Rete
Leggerezza. Mi ispirano leggerezza le bollicine che salgono, chi veloce veloce, chi lenta lenta, chi in coppia, chi in fila interminabile e rigenerante. Sorseggiavamo quella birra in cucina, non dicendo nulla, forse per la stanchezza del trasloco che stava terminando, forse per la nostalgia. Boh. L’ultima musica aveva già inondato la stanza e noi tre, in silenzio, ascoltavamo. Poi sarebbe tornata ad essere silenziosa, la casa. Senza quella musica che era stata assente per quasi due mesi, i primi, senza il supporto di internet ché il tecnico non si faceva vedere e quando si faceva vivo non c’eravamo noi. Che poi si scopre che internet serve veramente, quando non c’è. Quando c’è, si rischia l’inflazionamento.
C’è una mia conoscente che sta tutto il giorno a scrollare la bacheca di Facebook nell’attesa di una notizia sconvolgente e, nel frattempo, si limita a commentare stati insignificanti. Stati. Qual è il tuo stato attuale. E il tuo status? Ma, soprattutto, che ti frega dello stato di uno che non conosci? E quanti amici hai su Facebook? Amici. Datemi una definizione di amico e alzi la mano chi di voi non gli dà come seconda valenza il rapporto che si ha con un contatto, più o meno conosciuto, su Facebook. Gli amici non possono essere solo contatti, istantanei, magari ripetitivi. I miei amici sono pochi. Cerco di non trascurarli mai e di esserci sempre, al bisogno. Poi, chissà se ci riesco, chissà quanto riesco a comportarmi bene.
Erica sarebbe partita per l’America di lì a qualche giorno. Nell’ultimo anno aveva collaborato con un dottore di Cupertino e ora lui la voleva affiancare ad un progetto negli Stati Uniti. Un’altra amica che partiva, come era già partita Chiara, come era già partito Theo. Io rimanevo, impigliato in quella rete di rapporti che tenevo lì, arroccato sulla cima di Monte Ricordo a scrutare l’orizzonte ma non riuscendo a distogliere lo sguardo al passato.
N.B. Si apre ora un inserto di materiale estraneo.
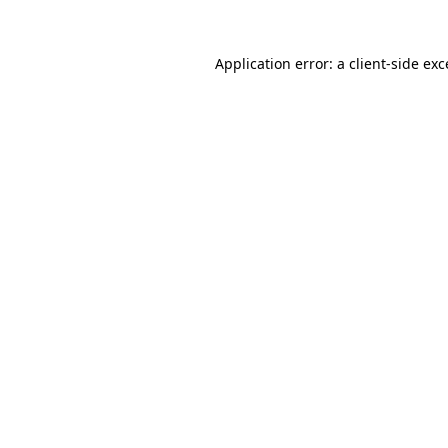
Application error: a
client
-side ex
“Ma tanto ci sentiamo su Skype”. Ero proprio contento per lei.
“Non potrei venire lì, io” le dissi “Avrei troppa paura a fare le lunghe camminate di notte che faccio qui”. Camminare era l’unica cosa che mi districava dalla rete, virtuale, cibernetica, abitudinaria. Trascorrevo ore alla settimana per andare nel centro padovano, spento e vuoto già dalle undici di sera, a differenza di qualsiasi città del sud che rimane aperta 24 ore su 24, dove i bar non chiudono finché non se ne vanno gli ultimi avventori. Chissà in America come poteva essere. In città, più frequentemente che in Italia intrappolate nella rete dell’invisibilità. Ombre camminanti. Chissà se anche Erica sarebbe diventata un poco amorfa. “Ascoltate” feci io, improvvisato e calzato da un buco nello stomaco, manco m’avesse sparato qualcuno “nella mia casa nuova non ho nulla in frigo. Perché non ci facciamo una pasta qui e poi chiudiamo baracca e burattini?”
“Mah, potrebbe essere una buona idea. Io ho delle uova e del guanciale appena comprati, la pasta c’è e se il gas non ce l’han ancora tolto, una carbonara ci sta tutta”.
Una sorta di ultima cena, quella, e potenzialmente letale: in tre ci pappammo una carbonara con sette uova!